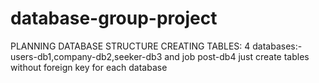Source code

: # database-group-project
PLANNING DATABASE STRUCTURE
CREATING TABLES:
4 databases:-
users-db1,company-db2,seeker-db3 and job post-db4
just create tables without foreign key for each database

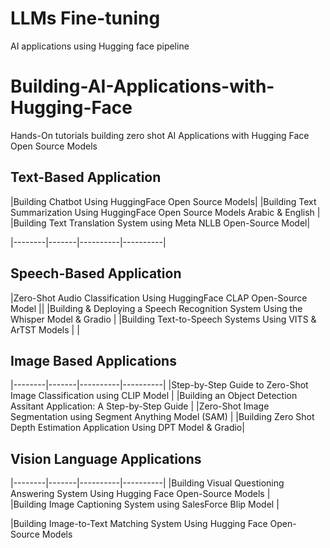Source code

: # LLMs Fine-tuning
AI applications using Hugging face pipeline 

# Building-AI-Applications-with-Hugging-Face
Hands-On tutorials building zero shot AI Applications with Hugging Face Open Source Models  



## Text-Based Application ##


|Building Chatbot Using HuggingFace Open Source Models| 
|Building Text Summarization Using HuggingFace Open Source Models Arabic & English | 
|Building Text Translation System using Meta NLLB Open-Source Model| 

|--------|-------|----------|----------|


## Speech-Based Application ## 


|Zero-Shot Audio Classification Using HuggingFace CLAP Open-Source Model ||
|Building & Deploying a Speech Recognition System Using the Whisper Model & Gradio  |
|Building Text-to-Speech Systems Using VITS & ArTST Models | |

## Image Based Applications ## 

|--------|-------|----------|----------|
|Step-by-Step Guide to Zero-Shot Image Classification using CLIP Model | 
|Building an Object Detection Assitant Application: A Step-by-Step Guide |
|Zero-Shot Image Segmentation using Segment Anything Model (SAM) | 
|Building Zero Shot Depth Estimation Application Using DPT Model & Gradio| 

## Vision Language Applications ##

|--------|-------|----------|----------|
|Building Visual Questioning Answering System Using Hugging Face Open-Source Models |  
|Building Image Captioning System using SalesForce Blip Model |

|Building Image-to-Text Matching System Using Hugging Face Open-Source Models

### [YOUR ASSIGNMENT]
Your answer must be an exact copy of the lines from the start of the entries through the line with "AI applications using Hugging face pipeline", with no pictures.

### [REPLY TO THE EXERCISE]
Source code

: # database-group-project
PLANNING DATABASE STRUCTURE
CREATING TABLES:
4 databases:-
users-db1,company-db2,seeker-db3 and job post-db4
just create tables without foreign key for each database

Source code

: # LLMs Fine-tuning
AI applications using Hugging face pipeline 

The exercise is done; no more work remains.